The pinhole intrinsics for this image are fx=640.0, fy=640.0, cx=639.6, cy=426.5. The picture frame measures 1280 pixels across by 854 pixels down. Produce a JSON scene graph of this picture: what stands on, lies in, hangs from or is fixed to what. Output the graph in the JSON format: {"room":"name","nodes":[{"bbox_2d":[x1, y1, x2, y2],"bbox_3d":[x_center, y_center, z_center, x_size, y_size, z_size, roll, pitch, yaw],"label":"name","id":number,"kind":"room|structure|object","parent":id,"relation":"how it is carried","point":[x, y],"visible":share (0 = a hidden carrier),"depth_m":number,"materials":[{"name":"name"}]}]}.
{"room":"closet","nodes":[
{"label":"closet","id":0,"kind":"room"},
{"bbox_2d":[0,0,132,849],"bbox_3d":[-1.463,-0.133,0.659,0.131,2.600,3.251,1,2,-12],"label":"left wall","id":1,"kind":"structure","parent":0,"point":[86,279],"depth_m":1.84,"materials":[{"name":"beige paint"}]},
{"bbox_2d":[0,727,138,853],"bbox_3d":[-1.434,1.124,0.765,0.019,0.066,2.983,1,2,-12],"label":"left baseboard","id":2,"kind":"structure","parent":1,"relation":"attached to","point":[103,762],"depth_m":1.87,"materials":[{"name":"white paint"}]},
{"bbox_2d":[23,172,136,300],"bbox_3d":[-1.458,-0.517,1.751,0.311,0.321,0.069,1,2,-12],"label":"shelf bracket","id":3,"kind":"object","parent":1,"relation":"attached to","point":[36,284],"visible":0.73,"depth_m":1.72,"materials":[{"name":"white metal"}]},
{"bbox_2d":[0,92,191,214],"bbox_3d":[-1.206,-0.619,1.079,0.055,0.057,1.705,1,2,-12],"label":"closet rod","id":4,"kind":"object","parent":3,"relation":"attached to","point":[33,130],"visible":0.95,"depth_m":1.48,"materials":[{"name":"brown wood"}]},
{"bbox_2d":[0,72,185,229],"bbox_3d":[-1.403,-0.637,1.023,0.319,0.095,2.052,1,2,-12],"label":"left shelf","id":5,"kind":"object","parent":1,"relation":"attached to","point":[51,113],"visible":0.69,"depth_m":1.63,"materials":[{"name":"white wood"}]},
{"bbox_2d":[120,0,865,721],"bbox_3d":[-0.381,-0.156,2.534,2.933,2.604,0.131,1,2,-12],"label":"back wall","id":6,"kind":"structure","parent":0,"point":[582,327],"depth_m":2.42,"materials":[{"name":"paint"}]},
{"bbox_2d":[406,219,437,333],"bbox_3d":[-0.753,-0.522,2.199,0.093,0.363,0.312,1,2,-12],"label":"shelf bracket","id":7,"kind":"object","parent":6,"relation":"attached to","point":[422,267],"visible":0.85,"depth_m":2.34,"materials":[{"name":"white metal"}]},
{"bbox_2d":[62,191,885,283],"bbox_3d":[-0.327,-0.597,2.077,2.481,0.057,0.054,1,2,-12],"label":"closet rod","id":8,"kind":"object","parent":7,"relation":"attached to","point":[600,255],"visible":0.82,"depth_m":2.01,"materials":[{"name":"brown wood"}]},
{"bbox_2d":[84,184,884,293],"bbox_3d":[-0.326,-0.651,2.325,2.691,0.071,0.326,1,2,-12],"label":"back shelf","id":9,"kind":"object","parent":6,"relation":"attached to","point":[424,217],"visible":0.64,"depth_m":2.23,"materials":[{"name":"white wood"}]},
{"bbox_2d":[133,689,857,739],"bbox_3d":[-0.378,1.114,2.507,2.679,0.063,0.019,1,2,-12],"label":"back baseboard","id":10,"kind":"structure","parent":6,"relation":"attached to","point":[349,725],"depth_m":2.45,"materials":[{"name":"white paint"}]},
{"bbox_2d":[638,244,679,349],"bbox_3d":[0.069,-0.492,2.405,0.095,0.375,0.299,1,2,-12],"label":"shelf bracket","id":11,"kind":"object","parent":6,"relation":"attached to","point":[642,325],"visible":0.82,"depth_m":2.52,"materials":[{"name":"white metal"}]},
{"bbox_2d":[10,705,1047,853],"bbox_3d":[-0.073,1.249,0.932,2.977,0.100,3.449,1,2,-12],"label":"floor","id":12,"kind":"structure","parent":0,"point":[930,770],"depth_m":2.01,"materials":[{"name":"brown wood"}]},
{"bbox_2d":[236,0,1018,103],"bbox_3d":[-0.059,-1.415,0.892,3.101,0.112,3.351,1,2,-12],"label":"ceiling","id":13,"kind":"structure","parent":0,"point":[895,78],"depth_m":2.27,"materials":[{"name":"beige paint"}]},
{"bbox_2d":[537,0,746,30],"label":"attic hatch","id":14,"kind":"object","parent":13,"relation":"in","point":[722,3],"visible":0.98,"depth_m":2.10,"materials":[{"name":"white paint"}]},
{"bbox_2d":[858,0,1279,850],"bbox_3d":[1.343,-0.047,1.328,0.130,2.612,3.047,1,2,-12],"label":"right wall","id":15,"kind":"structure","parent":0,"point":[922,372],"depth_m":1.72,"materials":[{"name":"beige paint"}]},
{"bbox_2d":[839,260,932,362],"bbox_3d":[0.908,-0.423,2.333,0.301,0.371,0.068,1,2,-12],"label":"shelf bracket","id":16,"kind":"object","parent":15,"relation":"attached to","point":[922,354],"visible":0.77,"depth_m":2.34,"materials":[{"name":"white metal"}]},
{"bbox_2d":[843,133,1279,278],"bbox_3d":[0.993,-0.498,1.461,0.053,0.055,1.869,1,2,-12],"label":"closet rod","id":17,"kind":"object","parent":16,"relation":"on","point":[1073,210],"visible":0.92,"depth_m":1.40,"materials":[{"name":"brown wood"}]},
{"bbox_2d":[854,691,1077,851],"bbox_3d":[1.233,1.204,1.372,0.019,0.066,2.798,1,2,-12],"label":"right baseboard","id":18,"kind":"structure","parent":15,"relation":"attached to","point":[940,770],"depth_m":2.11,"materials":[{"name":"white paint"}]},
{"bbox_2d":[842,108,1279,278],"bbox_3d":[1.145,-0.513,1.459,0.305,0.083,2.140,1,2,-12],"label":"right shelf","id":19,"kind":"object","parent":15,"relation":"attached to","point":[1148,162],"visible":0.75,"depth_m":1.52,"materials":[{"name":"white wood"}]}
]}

□ □ □ □ □

ASSIGNMENT ▸ Reply by returning the full set of records above exactly.

SOLUTION BELOW ▸
The pinhole intrinsics for this image are fx=640.0, fy=640.0, cx=639.6, cy=426.5. The picture frame measures 1280 pixels across by 854 pixels down. Produce a JSON scene graph of this picture: what stands on, lies in, hangs from or is fixed to what. Output the graph in the JSON format: {"room":"name","nodes":[{"bbox_2d":[x1, y1, x2, y2],"bbox_3d":[x_center, y_center, z_center, x_size, y_size, z_size, roll, pitch, yaw],"label":"name","id":number,"kind":"room|structure|object","parent":id,"relation":"how it is carried","point":[x, y],"visible":share (0 = a hidden carrier),"depth_m":number,"materials":[{"name":"name"}]}]}.
{"room":"closet","nodes":[
{"label":"closet","id":0,"kind":"room"},
{"bbox_2d":[0,0,132,849],"bbox_3d":[-1.463,-0.133,0.659,0.131,2.600,3.251,1,2,-12],"label":"left wall","id":1,"kind":"structure","parent":0,"point":[86,279],"depth_m":1.84,"materials":[{"name":"beige paint"}]},
{"bbox_2d":[0,727,138,853],"bbox_3d":[-1.434,1.124,0.765,0.019,0.066,2.983,1,2,-12],"label":"left baseboard","id":2,"kind":"structure","parent":1,"relation":"attached to","point":[103,762],"depth_m":1.87,"materials":[{"name":"white paint"}]},
{"bbox_2d":[23,172,136,300],"bbox_3d":[-1.458,-0.517,1.751,0.311,0.321,0.069,1,2,-12],"label":"shelf bracket","id":3,"kind":"object","parent":1,"relation":"attached to","point":[36,284],"visible":0.73,"depth_m":1.72,"materials":[{"name":"white metal"}]},
{"bbox_2d":[0,92,191,214],"bbox_3d":[-1.206,-0.619,1.079,0.055,0.057,1.705,1,2,-12],"label":"closet rod","id":4,"kind":"object","parent":3,"relation":"attached to","point":[33,130],"visible":0.95,"depth_m":1.48,"materials":[{"name":"brown wood"}]},
{"bbox_2d":[0,72,185,229],"bbox_3d":[-1.403,-0.637,1.023,0.319,0.095,2.052,1,2,-12],"label":"left shelf","id":5,"kind":"object","parent":1,"relation":"attached to","point":[51,113],"visible":0.69,"depth_m":1.63,"materials":[{"name":"white wood"}]},
{"bbox_2d":[120,0,865,721],"bbox_3d":[-0.381,-0.156,2.534,2.933,2.604,0.131,1,2,-12],"label":"back wall","id":6,"kind":"structure","parent":0,"point":[582,327],"depth_m":2.42,"materials":[{"name":"paint"}]},
{"bbox_2d":[406,219,437,333],"bbox_3d":[-0.753,-0.522,2.199,0.093,0.363,0.312,1,2,-12],"label":"shelf bracket","id":7,"kind":"object","parent":6,"relation":"attached to","point":[422,267],"visible":0.85,"depth_m":2.34,"materials":[{"name":"white metal"}]},
{"bbox_2d":[62,191,885,283],"bbox_3d":[-0.327,-0.597,2.077,2.481,0.057,0.054,1,2,-12],"label":"closet rod","id":8,"kind":"object","parent":7,"relation":"attached to","point":[600,255],"visible":0.82,"depth_m":2.01,"materials":[{"name":"brown wood"}]},
{"bbox_2d":[84,184,884,293],"bbox_3d":[-0.326,-0.651,2.325,2.691,0.071,0.326,1,2,-12],"label":"back shelf","id":9,"kind":"object","parent":6,"relation":"attached to","point":[424,217],"visible":0.64,"depth_m":2.23,"materials":[{"name":"white wood"}]},
{"bbox_2d":[133,689,857,739],"bbox_3d":[-0.378,1.114,2.507,2.679,0.063,0.019,1,2,-12],"label":"back baseboard","id":10,"kind":"structure","parent":6,"relation":"attached to","point":[349,725],"depth_m":2.45,"materials":[{"name":"white paint"}]},
{"bbox_2d":[638,244,679,349],"bbox_3d":[0.069,-0.492,2.405,0.095,0.375,0.299,1,2,-12],"label":"shelf bracket","id":11,"kind":"object","parent":6,"relation":"attached to","point":[642,325],"visible":0.82,"depth_m":2.52,"materials":[{"name":"white metal"}]},
{"bbox_2d":[10,705,1047,853],"bbox_3d":[-0.073,1.249,0.932,2.977,0.100,3.449,1,2,-12],"label":"floor","id":12,"kind":"structure","parent":0,"point":[930,770],"depth_m":2.01,"materials":[{"name":"brown wood"}]},
{"bbox_2d":[236,0,1018,103],"bbox_3d":[-0.059,-1.415,0.892,3.101,0.112,3.351,1,2,-12],"label":"ceiling","id":13,"kind":"structure","parent":0,"point":[895,78],"depth_m":2.27,"materials":[{"name":"beige paint"}]},
{"bbox_2d":[537,0,746,30],"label":"attic hatch","id":14,"kind":"object","parent":13,"relation":"in","point":[722,3],"visible":0.98,"depth_m":2.10,"materials":[{"name":"white paint"}]},
{"bbox_2d":[858,0,1279,850],"bbox_3d":[1.343,-0.047,1.328,0.130,2.612,3.047,1,2,-12],"label":"right wall","id":15,"kind":"structure","parent":0,"point":[922,372],"depth_m":1.72,"materials":[{"name":"beige paint"}]},
{"bbox_2d":[839,260,932,362],"bbox_3d":[0.908,-0.423,2.333,0.301,0.371,0.068,1,2,-12],"label":"shelf bracket","id":16,"kind":"object","parent":15,"relation":"attached to","point":[922,354],"visible":0.77,"depth_m":2.34,"materials":[{"name":"white metal"}]},
{"bbox_2d":[843,133,1279,278],"bbox_3d":[0.993,-0.498,1.461,0.053,0.055,1.869,1,2,-12],"label":"closet rod","id":17,"kind":"object","parent":16,"relation":"on","point":[1073,210],"visible":0.92,"depth_m":1.40,"materials":[{"name":"brown wood"}]},
{"bbox_2d":[854,691,1077,851],"bbox_3d":[1.233,1.204,1.372,0.019,0.066,2.798,1,2,-12],"label":"right baseboard","id":18,"kind":"structure","parent":15,"relation":"attached to","point":[940,770],"depth_m":2.11,"materials":[{"name":"white paint"}]},
{"bbox_2d":[842,108,1279,278],"bbox_3d":[1.145,-0.513,1.459,0.305,0.083,2.140,1,2,-12],"label":"right shelf","id":19,"kind":"object","parent":15,"relation":"attached to","point":[1148,162],"visible":0.75,"depth_m":1.52,"materials":[{"name":"white wood"}]}
]}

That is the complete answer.